*** Stored data Section Begins ***
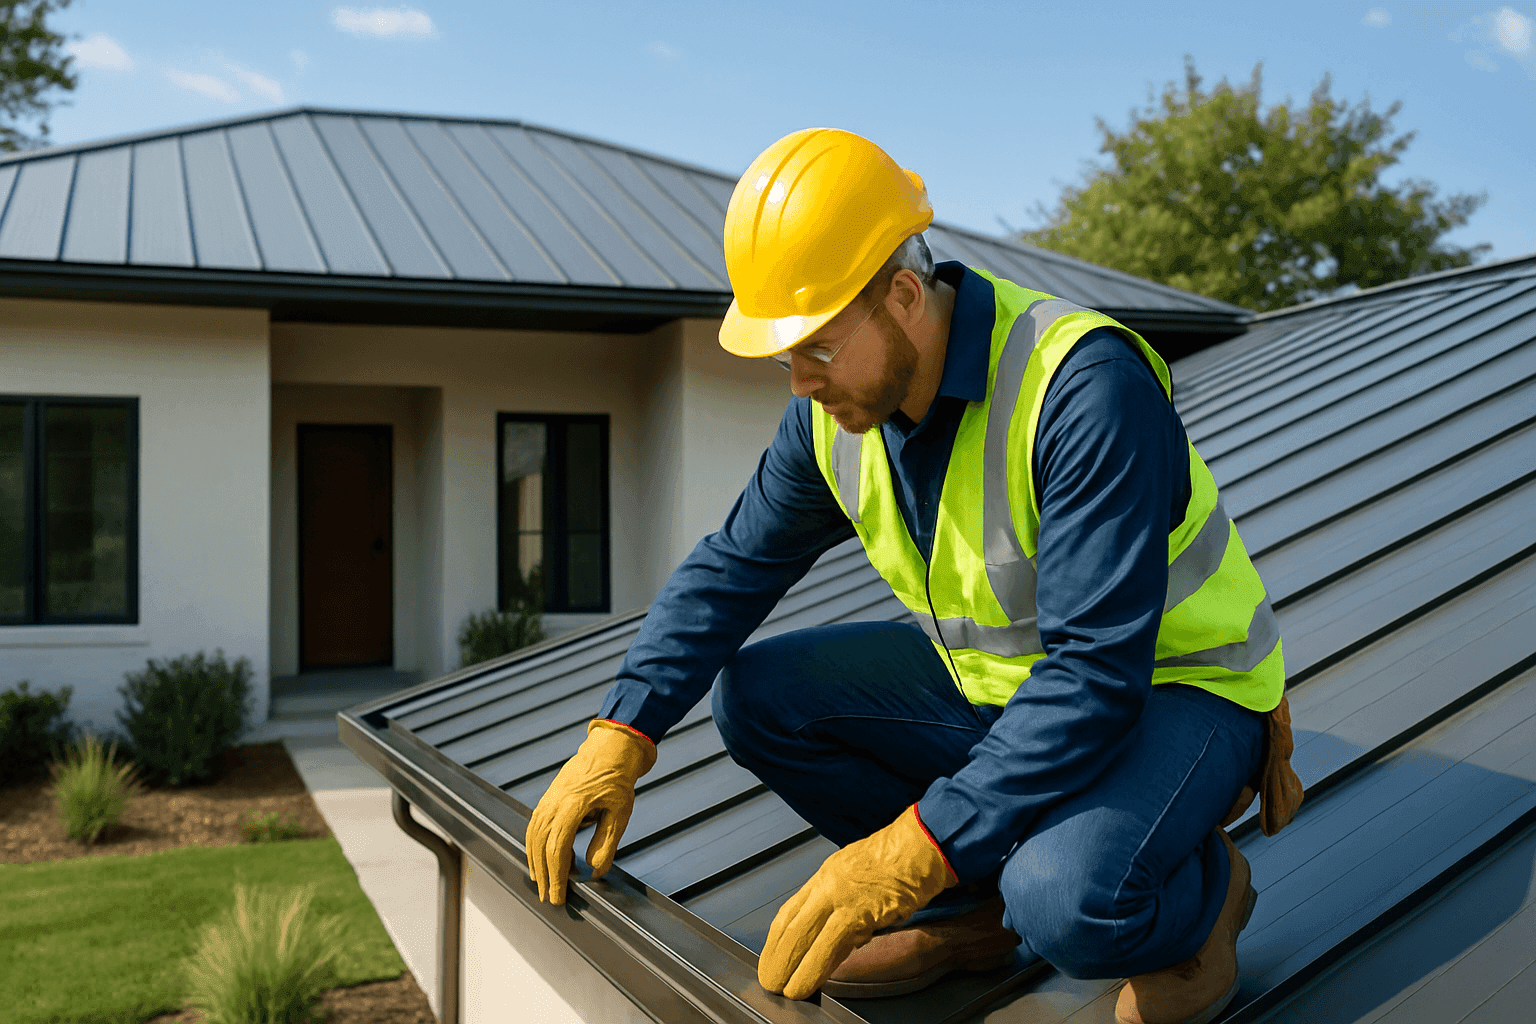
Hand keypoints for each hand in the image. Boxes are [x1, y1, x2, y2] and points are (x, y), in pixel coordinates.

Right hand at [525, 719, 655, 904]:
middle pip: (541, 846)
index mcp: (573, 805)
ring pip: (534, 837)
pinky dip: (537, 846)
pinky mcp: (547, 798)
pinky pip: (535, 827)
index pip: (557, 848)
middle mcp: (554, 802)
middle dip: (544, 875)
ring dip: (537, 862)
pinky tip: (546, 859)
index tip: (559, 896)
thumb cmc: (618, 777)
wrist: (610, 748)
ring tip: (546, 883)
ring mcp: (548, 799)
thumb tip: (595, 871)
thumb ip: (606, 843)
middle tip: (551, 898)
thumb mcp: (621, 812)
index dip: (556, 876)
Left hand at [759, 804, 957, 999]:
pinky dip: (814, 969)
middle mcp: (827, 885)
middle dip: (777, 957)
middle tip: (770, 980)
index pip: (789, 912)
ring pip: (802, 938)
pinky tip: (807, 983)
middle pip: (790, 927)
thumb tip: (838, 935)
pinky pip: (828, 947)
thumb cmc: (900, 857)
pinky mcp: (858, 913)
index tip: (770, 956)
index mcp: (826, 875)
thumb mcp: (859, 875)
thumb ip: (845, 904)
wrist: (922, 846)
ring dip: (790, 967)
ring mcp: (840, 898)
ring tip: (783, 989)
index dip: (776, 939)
*** Stored data Section Ends ***
*** Stored data Section Begins ***
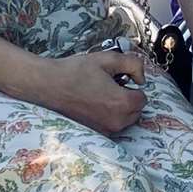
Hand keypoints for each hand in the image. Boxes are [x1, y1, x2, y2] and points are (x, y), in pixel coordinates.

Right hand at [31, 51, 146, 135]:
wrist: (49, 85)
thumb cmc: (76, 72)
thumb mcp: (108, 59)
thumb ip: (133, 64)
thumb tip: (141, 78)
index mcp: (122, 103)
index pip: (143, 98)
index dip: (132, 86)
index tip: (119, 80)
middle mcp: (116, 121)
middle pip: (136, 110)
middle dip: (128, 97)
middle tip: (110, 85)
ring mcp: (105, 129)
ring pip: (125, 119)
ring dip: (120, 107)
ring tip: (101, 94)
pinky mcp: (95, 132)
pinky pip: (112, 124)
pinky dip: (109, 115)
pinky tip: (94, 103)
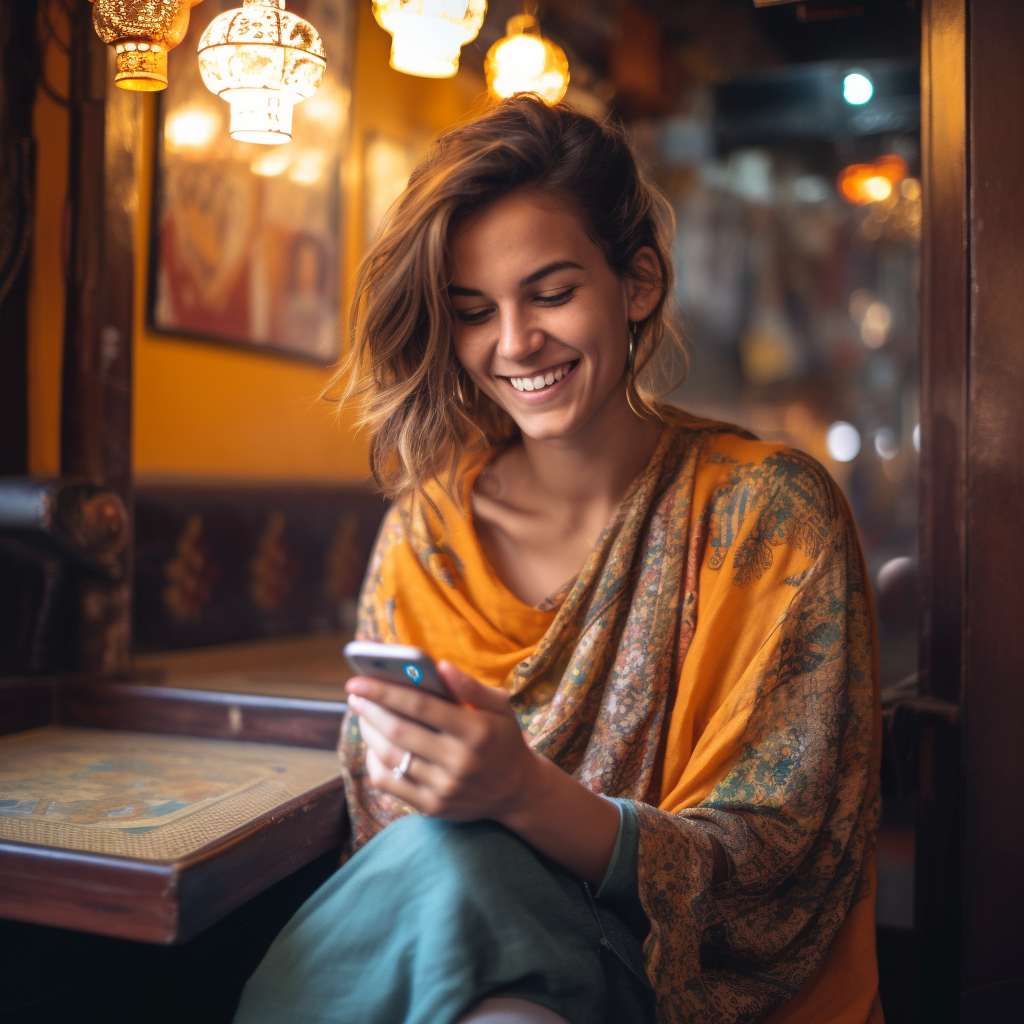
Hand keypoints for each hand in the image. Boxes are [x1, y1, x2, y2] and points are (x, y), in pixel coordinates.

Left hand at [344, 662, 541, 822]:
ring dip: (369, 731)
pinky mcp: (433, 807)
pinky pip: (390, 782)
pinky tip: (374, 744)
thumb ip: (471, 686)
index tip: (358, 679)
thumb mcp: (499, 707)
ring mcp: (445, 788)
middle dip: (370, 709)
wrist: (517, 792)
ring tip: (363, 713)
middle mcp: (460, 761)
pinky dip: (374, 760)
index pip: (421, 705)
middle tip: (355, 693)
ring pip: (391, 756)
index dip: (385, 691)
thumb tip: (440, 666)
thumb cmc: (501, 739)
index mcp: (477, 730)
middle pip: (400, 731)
*** Stored data Section Ends ***
# What the task requires
Look back at the data above. Transcribe exactly the lines starting at the line that contains "index pip: (143, 98)" and ending at the line that contains "pinky tip: (94, 103)".

# Task response
index pip: (143, 98)
index dip: (132, 86)
index tip: (119, 80)
middle mcp: (116, 121)
middle pip: (136, 110)
middle dip: (128, 97)
middle tip: (110, 85)
ring mcp: (105, 129)
ring pip: (125, 119)
ring dip: (120, 107)
ring tip: (101, 94)
pinky mcp: (95, 132)
pinky pip: (112, 124)
pinky dip: (109, 115)
pinky tip: (94, 103)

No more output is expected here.